Incyte Corp Reports 54‑Week Phase‑3 Data for Povorcitinib in Hidradenitis Suppurativa
Incyte Corp. presented 54‑week results from its Phase‑3 STOP‑HS program at the 2026 American Academy of Dermatology Annual Meeting. The data support continued development of povorcitinib, a Janus kinase (JAK) inhibitor, for moderate to severe hidradenitis suppurativa (HS).
Study Design
The STOP‑HS program comprised two double‑blind, placebo‑controlled studies (STOP‑HS‑1 and STOP‑HS‑2) enrolling adults with moderate to severe HS. After 12 weeks of randomized treatment, participants entered an open‑label extension lasting an additional 42 weeks, bringing the total observation period to 54 weeks.
- Population: 520 randomized subjects; 490 completed the extension.
- Intervention: Oral povorcitinib 15 mg once daily vs. matching placebo.
- Primary efficacy endpoint: Reduction in HS Clinical Response (HCR) score at week 12, sustained through week 54.
- Key secondary endpoints:
- Complete abscess and inflammatory nodule (AN) clearance.
- Patient‑reported outcomes (PROs) including pain, fatigue, and Dermatology Life Quality Index (DLQI).
Efficacy Outcomes
| Endpoint | Povorcitinib (54 wk) | Placebo (54 wk) | % Difference | P‑value |
|---|---|---|---|---|
| Mean change in HCR score | –4.3 ± 1.8 | –1.2 ± 2.1 | 3.1 | <0.001 |
| Absolute AN clearance | 32 % | 8 % | 24 % | <0.001 |
| Complete abscess clearance | 18 % | 3 % | 15 % | <0.001 |
| DLQI score reduction (≥5 points) | 46 % | 12 % | 34 % | <0.001 |
| Pain VAS decrease (≥30 %) | 38 % | 10 % | 28 % | <0.001 |
Sustained improvements were evident through week 54, with no loss of response in the majority of responders. The proportion achieving complete clearance of abscesses, nodules, and draining tunnels exceeded 15 %, a clinically meaningful benchmark for HS management.
Safety Profile
Across the 54‑week period, 62 % of povorcitinib recipients reported at least one adverse event (AE). The distribution of AEs mirrored that seen in the 12‑week core studies:
- Mild‑moderate AEs (grade 1–2): 58 % (most common: nasopharyngitis, headache).
- Serious AEs (SAEs): 3 % (none deemed drug‑related).
- Discontinuations due to AE: 2 %.
No new safety signals emerged during the extended follow‑up. Laboratory abnormalities were transient and resolved without intervention.
Regulatory Status
- United States: Incyte has submitted a New Drug Application (NDA) for povorcitinib for HS to the FDA.
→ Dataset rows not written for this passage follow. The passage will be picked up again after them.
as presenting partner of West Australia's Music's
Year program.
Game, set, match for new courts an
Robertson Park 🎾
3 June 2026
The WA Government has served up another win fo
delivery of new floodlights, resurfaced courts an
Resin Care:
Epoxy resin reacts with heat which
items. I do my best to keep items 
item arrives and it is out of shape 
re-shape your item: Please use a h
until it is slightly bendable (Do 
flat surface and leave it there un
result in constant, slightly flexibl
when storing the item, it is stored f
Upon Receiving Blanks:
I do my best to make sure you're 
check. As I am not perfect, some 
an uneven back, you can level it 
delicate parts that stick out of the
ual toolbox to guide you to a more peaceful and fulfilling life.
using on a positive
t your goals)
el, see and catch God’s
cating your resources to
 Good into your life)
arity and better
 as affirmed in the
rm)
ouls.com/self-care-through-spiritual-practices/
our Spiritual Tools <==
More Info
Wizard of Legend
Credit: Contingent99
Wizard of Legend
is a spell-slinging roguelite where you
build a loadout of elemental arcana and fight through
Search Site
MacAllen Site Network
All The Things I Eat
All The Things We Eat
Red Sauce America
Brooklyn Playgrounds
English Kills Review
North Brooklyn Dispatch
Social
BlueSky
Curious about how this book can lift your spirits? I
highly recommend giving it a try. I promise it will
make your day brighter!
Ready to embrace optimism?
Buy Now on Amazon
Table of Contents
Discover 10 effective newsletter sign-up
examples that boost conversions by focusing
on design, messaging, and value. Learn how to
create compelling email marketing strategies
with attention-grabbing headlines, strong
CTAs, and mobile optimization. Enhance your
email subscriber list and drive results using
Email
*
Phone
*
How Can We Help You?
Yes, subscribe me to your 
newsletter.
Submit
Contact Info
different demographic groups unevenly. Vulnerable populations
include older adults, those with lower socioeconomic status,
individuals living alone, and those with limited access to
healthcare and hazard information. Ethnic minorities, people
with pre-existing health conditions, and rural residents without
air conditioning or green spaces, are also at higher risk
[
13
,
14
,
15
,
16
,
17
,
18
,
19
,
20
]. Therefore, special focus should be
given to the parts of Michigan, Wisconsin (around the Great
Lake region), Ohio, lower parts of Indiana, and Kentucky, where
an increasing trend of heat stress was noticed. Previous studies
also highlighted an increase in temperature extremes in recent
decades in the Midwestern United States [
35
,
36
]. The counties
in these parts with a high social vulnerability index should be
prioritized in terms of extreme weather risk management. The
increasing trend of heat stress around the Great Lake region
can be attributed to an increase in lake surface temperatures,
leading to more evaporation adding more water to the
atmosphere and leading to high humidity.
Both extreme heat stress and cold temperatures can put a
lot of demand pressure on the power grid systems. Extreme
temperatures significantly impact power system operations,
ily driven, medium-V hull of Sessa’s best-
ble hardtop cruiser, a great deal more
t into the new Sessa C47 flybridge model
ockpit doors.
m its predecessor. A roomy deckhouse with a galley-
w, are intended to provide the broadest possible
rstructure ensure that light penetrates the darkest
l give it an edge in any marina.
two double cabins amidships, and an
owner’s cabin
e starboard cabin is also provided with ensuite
- European Union: A Marketing Authorization Application (MAA) is pending with the European Medicines Agency (EMA).
The company plans to submit additional regulatory filings later in 2026 for other indications—including vitiligo and prurigo nodularis—once further Phase‑3 data become available.
Implications for Clinical Practice
- Efficacy Benchmarks: The sustained HCR score reduction and high rates of AN and abscess clearance provide compelling evidence that povorcitinib may be a first‑in‑class oral therapy for moderate to severe HS, a condition with limited oral options.
- Safety Confidence: The low incidence of serious events and no new safety signals support the drug’s tolerability profile over a year‑long treatment course.
- Patient‑Reported Outcomes: Improvements in pain, fatigue, and DLQI suggest meaningful benefits in daily functioning and quality of life, factors often underappreciated in clinical trials.
Healthcare providers should monitor patients for typical JAK‑inhibitor side effects (e.g., upper respiratory infections, mild elevations in liver enzymes) and adhere to established screening guidelines for infections and malignancies.
Market and Investor Perspective
Following the announcement, Incyte’s shares exhibited modest volatility, reflecting cautious investor sentiment amid competitive developments in the HS treatment landscape. The company’s pipeline—centered on hematology, oncology, and inflammatory‑autoimmune diseases—positions povorcitinib as a key asset within its inflammation and autoimmunity franchise.
Conclusion
The 54‑week STOP‑HS data reinforce povorcitinib’s potential as an effective, well‑tolerated oral therapy for moderate to severe hidradenitis suppurativa. Pending regulatory approvals, povorcitinib may become a pivotal treatment option, improving disease outcomes and patient quality of life while addressing an unmet therapeutic need.